Ketika Baburid memperkuat pijakan mereka di tanah India, mereka memperkenalkan mekanisme administratif di mana penduduk lokal naik peringkat, sering kali menjadi “pemimpin” pengadilan Baburid.
‘Warisan Kolonial’
Dr Amita Paliwal, seorang sejarawan dari Universitas Delhi di India, mengatakan jenis budaya sinkretis yang diperkenalkan Baburiyah di India, “mereka tidak meninggalkan tempat di mana orang India merasa ditinggalkan”.
“Bagian terbaik dari Mughal adalah, tidak seperti Inggris, mereka mengambil India sebagai tanah mereka sendiri. Apalagi kaisar yang lahir di sini misalnya Akbar, Jahangir, dan Shah Jahan,” ujarnya.
“Tidak ada pengurasan kekayaan dari India, tidak seperti Inggris. Apa yang mereka peroleh dari India, mereka investasikan di sini. Mereka memberikan sesuatu kepada India, di mana India masih mengambil pendapatannya, misalnya Taj Mahal dan Benteng Merah.”
Shashi Tharoor, seorang politisi India dan pemimpin partai Kongres Nasional India, menulis sebuah buku tentang eksploitasi Inggris di India, dengan judul “Era Kegelapan: Kerajaan Inggris di India”.
Tharoor mengatakan bahwa dua abad pemerintahan Inggris di India membuat negara tersebut dari salah satu negara terkaya di dunia menjadi yang termiskin.
Lebih lanjut, dia mengatakan klaim Inggris untuk membawa pembangunan dan persatuan politik menyesatkan karena “Inggris tidak melakukan apa pun yang dimaksudkan untuk kepentingan India atau penduduk India”.
Sidharth Bhartia, editor pendiri platform berita TheWire.in India, baru-baru ini menulis tentang bagaimana “Mughal telah menjadi penjahat terbaru BJP dan brigade Hindutva”.
Kebencian yang meningkat secara tiba-tiba terhadap Baburiyah, yang sering mengarah pada serangan balik terhadap warga Muslim India, adalah apa yang Dr Amita Paliwal gambarkan sebagai “negara yang sangat menyesal”.
Dia mengatakan mereka yang menikmati hal-hal negatif seperti itu sepenuhnya menyangkal keberadaan sebuah kerajaan, yang tidak tetap murni Turki.
“Ibunda Jahangir adalah seorang India, seorang putri Jaipur, dan ibu dari Shah Jahan adalah seorang putri Rajput,” ungkapnya.
Selanjutnya, Paliwal menghubungkan gelombang kebencian terhadap Baburiyah, atau Muslim, sebagai “warisan kolonial”.

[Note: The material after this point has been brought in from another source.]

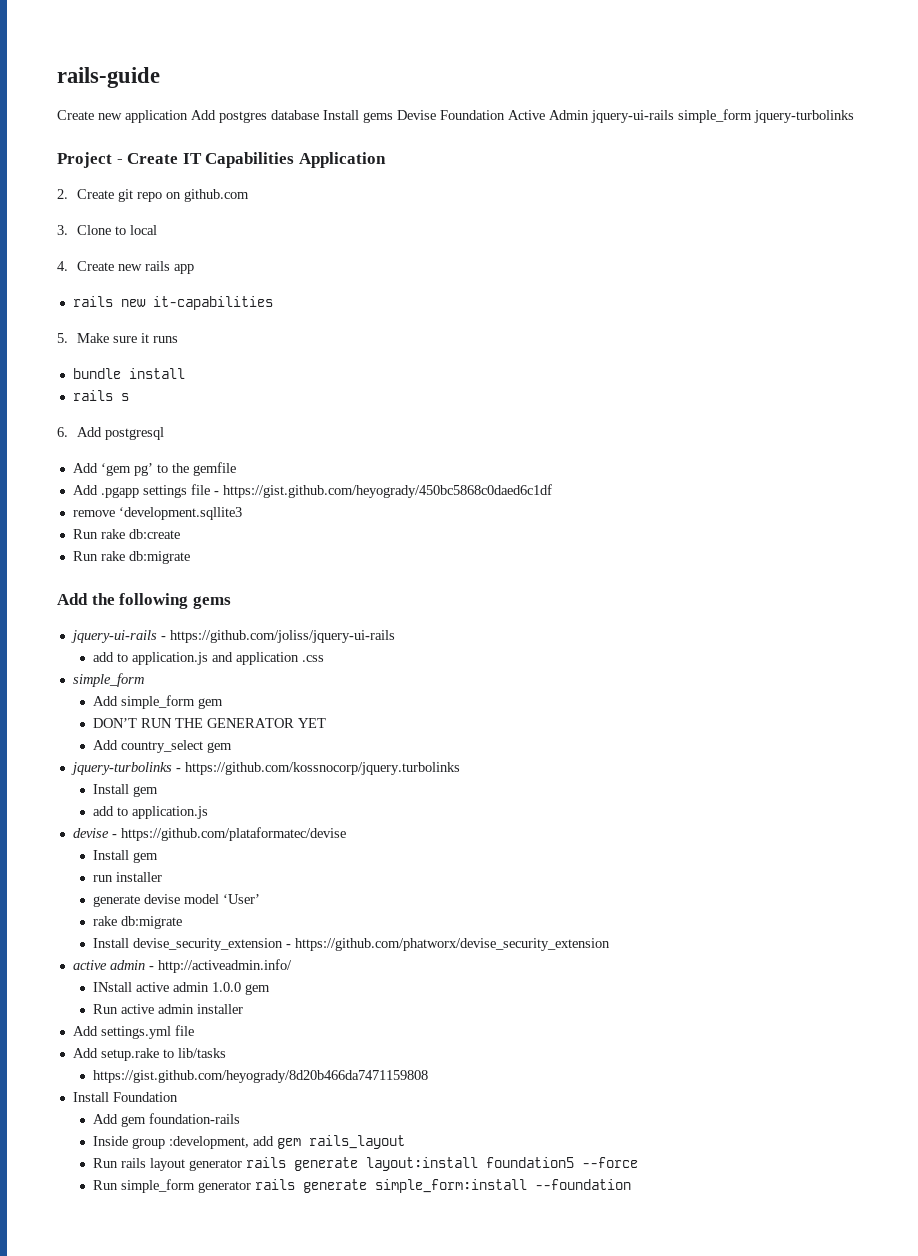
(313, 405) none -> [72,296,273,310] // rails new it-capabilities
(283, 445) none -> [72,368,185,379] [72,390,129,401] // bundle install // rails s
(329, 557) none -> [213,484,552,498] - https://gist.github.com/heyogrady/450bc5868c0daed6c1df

“Ketika Inggris mulai berkuasa di India, mereka harus membenarkan aturan mereka. Jadi, apa yang mereka lakukan adalah menciptakan keretakan antara komunitas, yang tidak ada (sebelumnya),” ungkapnya kepada TRT World.
“Di bawah BJP Modi, mereka sebenarnya melanjutkan warisan kolonial. Pendekatan mereka sangat kolonial: untuk membagi dan memerintah — itulah yang dilakukan Inggris.”